Once you start to define yourself – and other people label you – by how much you have, you tend to have a false sense of who you really are. When those people go through a downturn, they are not able to have the same level of resilience.

Are you wise with money?

I always felt that rather than purchasing that extra handbag or pair of shoes, think twice. That cultivated a culture: today your work might be going really well, but …

During Covid-19, we had to close down for two months. Luckily, because of the culture I had set within the company and myself, it was not much of a downturn. It is all about your priorities and values. While my company might be valued at X amount and my personal wealth at X amount, I only feel I am worth the money I earn on a monthly basis. That is my spending power. It gives you discipline.

What are you happiest spending money on?

I spent a lot when I moved to my own place because it is something I use daily. It is not about the area you live, but making the best out of it.

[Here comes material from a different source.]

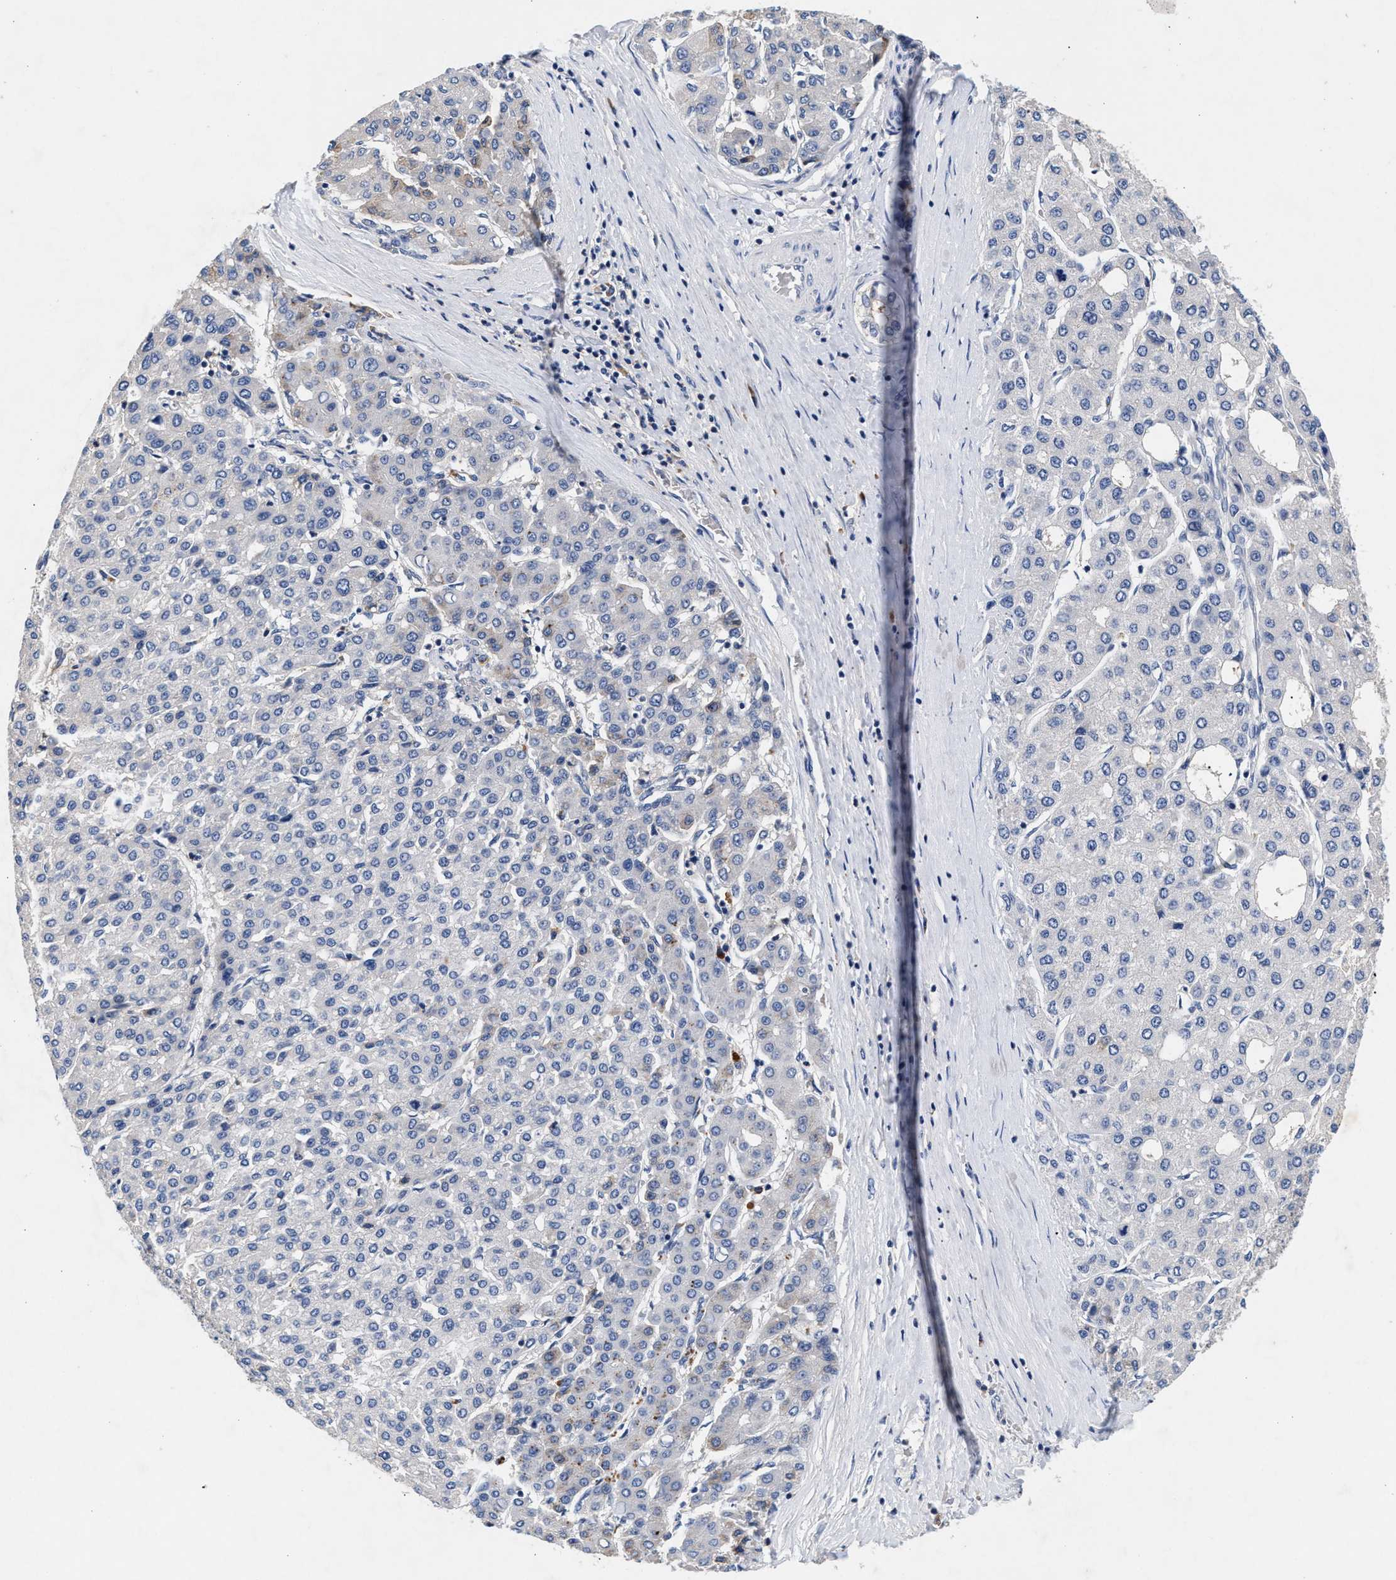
{"staining": {"intensity": "negative", "quantity": "none", "location": "none"}, "tissue": "liver cancer", "cell_type": "Tumor cells", "image_type": "cancer", "snomed": [{"axis": "morphology", "description": "Carcinoma, Hepatocellular, NOS"}, {"axis": "topography", "description": "Liver"}], "caption": "Human liver cancer stained for a protein using immunohistochemistry (IHC) reveals no positivity in tumor cells.", "gene": "GNAI3", "patient": {"sex": "male", "age": 65}}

Also, the luxury of travelling well. I live within my means when I am in Dubai. When I travel, I have more time to spend money, to accumulate experiences – that is invaluable. I enjoy nice handbags, but they are not my priority because when I think about the experience I had when I visited a certain country, it has more value, especially during Covid-19 because we have taken it for granted.

Do you plan for retirement?

From 2017 to 2021, I wanted to put aside money each month, build my personal wealth. It is not crazy amounts so I could retire forever, but it is good enough if I have a rainy day.

I plan for the growth of Illuminations but it has to be a holistic approach. It can't just be growth, growth in your business and your personal life gets cut off short.